An immediate response is crucial when managing a crisis

Article written by Marana Brand, Stone Consultant

It is unavoidable that at some point, your business will suffer a failure that disappoints customers. How your company reacts, explains, removes the pain, and takes accountability for its actions, signals how you think about customers and the collective heart of your organisation.

The rise of online and social media also means crises are now less predictable, can occur faster, and with a more drastic impact.

It is the critical hours after a crisis breaks that can significantly tarnish a company’s reputation in the eyes of its customers, suppliers, employees, stakeholders, media, and public at large, as well as its value. 

There are seven non-negotiables when it comes to managing a crisis successfully:

1. A crisis can strike any company anytime, anywhere. Advanced planning is the key to survival. A written plan should include specific actions that will be taken in the event of a crisis:

  • Identify where things could potentially go wrong and how you’d react to each.
  • Have the right tools and resources in place to identify when a potential crisis is brewing.
  • Have a system to very quickly identify what level of crisis you’re dealing with and who’s responsible for driving the response.
  • Have reporting processes in place so that you can keep the relevant people informed at all stages during a crisis.

As you develop your crisis management plan, seek advice from the experts. This include your leadership team, employees, customers, communications experts, investment bankers, exit planners, lawyers and financial managers.

It’s advisable to consider having a crisis management consultant handling potential crises. They have probably handled situations similar to yours before and can put that experience to work for you. A good consultant will also have good relationships with the media, government regulators and other role-players.

Lawyers may not be the best choice for leading a crisis management effort. That’s because they are hard-wired to avoid lawsuits. As such, they’re likely to shut down any communications efforts or tie them up with restrictions and legal language, when candor and clarity are called for.

2. Identify a spokesperson. One of the simplest and most effective methods for defusing a crisis is for the company spokesperson to immediately express genuine concern and apologise for any disruptions, damage or loss of life.

It is never advisable to respond to questions with “no comment”. Even if it is something as simplistic as that you are still investigating the matter or gathering information, do not ignore all questions.

During a crisis, any news vacuum will be filled with rumours and speculation (usually negative), especially on social media. The key to an effective statement is, however, to provide only what you know to be factual, not to speculate or shade the truth.

3. Being as open and transparent as possible – through all communications channels – can help stop rumours and defuse a potential media frenzy.

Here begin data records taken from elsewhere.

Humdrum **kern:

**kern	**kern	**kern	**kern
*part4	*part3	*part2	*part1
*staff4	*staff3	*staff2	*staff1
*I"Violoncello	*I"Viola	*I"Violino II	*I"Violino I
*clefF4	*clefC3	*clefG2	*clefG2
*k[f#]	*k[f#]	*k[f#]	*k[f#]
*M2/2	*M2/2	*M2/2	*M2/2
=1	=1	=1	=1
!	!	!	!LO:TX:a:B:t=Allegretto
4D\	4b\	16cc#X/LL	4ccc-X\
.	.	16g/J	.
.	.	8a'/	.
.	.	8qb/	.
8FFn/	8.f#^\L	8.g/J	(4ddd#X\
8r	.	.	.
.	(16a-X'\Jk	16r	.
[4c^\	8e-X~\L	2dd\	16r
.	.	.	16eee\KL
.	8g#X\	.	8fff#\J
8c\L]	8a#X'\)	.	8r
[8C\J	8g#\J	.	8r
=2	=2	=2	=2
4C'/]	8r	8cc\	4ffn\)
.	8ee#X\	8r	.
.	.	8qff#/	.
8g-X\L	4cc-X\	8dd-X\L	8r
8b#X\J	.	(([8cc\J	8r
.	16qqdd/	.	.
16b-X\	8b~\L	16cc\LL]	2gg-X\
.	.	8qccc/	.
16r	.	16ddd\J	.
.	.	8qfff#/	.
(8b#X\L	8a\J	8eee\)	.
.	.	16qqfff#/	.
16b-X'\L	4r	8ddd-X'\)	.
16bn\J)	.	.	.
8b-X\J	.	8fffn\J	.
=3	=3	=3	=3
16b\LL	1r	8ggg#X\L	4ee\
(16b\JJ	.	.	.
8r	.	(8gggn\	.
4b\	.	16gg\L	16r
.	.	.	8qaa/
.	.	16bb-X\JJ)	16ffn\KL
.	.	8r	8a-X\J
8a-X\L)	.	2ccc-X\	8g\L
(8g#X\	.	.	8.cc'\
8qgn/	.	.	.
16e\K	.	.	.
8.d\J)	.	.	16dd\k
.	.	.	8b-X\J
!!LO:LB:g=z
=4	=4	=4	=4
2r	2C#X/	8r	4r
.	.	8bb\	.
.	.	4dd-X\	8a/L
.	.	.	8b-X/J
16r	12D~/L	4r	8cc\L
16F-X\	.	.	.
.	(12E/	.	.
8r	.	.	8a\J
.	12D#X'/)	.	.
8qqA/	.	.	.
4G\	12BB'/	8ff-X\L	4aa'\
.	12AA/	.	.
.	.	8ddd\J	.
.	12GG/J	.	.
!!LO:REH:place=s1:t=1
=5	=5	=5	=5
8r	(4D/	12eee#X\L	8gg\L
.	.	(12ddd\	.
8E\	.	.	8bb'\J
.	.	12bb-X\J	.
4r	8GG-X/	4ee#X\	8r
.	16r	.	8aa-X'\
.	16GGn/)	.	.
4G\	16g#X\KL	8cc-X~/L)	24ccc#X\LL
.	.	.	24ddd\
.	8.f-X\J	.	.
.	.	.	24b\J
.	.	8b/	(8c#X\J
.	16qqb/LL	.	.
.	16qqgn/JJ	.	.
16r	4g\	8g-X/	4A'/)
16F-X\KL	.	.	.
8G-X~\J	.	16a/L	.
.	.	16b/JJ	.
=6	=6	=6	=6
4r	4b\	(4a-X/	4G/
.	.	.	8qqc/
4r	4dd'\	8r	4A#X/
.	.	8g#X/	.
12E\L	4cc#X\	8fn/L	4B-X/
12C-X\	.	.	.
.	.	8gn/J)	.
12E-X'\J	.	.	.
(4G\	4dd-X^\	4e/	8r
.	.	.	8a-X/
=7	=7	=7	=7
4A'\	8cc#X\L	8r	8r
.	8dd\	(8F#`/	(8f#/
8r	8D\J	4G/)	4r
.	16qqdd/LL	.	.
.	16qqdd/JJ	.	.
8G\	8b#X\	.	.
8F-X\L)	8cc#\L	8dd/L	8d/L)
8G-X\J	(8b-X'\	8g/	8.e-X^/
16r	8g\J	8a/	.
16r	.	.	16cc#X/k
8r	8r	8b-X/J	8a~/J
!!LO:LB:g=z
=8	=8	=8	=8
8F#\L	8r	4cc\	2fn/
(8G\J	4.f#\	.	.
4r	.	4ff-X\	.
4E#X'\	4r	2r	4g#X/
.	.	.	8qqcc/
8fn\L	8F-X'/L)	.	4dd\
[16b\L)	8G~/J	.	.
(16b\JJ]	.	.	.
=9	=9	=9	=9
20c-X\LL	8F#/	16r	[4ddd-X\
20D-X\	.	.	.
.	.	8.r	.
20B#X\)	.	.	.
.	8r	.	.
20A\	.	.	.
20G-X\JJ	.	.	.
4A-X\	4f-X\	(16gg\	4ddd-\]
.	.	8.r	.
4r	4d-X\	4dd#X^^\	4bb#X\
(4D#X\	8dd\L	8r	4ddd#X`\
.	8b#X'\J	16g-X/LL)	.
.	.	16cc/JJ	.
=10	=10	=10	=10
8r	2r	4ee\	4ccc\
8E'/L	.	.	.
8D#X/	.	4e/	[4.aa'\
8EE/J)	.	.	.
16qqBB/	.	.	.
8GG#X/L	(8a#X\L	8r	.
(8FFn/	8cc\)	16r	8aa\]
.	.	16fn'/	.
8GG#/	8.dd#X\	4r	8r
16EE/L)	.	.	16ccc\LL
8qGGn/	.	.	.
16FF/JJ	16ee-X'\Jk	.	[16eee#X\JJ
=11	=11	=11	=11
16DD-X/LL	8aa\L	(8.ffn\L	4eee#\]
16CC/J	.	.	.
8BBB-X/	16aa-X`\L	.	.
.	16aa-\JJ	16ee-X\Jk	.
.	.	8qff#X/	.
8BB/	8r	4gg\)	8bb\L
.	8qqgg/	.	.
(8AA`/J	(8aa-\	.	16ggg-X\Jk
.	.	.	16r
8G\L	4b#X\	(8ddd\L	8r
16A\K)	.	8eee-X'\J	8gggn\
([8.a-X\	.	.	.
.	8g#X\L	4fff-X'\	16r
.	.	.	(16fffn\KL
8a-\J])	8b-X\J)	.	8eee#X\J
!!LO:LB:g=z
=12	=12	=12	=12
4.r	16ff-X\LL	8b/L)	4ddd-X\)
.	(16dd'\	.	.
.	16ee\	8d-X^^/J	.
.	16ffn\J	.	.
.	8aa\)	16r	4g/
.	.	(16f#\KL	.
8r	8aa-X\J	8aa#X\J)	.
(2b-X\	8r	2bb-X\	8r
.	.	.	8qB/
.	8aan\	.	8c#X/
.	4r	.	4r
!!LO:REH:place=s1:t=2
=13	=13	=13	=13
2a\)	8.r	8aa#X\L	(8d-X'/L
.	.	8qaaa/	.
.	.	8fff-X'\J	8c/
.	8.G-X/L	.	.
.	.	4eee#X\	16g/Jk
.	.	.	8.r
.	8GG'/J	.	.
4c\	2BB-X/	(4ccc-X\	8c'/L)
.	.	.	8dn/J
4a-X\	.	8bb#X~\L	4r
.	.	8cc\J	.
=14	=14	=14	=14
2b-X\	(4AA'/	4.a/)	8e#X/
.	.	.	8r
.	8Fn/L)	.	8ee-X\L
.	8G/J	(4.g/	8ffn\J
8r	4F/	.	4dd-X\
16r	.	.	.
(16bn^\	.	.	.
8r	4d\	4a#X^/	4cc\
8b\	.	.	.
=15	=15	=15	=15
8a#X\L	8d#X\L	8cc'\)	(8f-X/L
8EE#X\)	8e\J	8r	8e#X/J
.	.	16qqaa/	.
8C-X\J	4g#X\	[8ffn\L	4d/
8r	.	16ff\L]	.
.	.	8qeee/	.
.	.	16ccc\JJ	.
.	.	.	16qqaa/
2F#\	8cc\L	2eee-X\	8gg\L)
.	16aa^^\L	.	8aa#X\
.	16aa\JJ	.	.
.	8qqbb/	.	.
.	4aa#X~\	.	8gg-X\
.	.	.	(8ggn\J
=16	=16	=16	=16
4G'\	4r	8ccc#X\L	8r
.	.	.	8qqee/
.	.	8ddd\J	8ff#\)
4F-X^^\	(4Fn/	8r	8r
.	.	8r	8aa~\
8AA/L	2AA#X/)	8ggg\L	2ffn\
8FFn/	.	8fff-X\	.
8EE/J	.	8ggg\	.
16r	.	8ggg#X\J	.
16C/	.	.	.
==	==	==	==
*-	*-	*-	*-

4. Maintaining an informed workforce helps ensure that business continues to flow as smoothly as possible. It also minimises the internal rumour mill that may lead to employees posting false reports on social media.

5. Communicate with customers and suppliers. You do not want customers and suppliers to learn about your crisis through the media. Information on any crisis should come from you first.

6. It is better to over-communicate than to allow rumours to fill the void. Issue summary statements, updated action plans and new developments as early and as often as possible.

7. Social media is one of the most important channels of communication. Be sure to establish a social media team to monitor, post and react to social media activity throughout the crisis.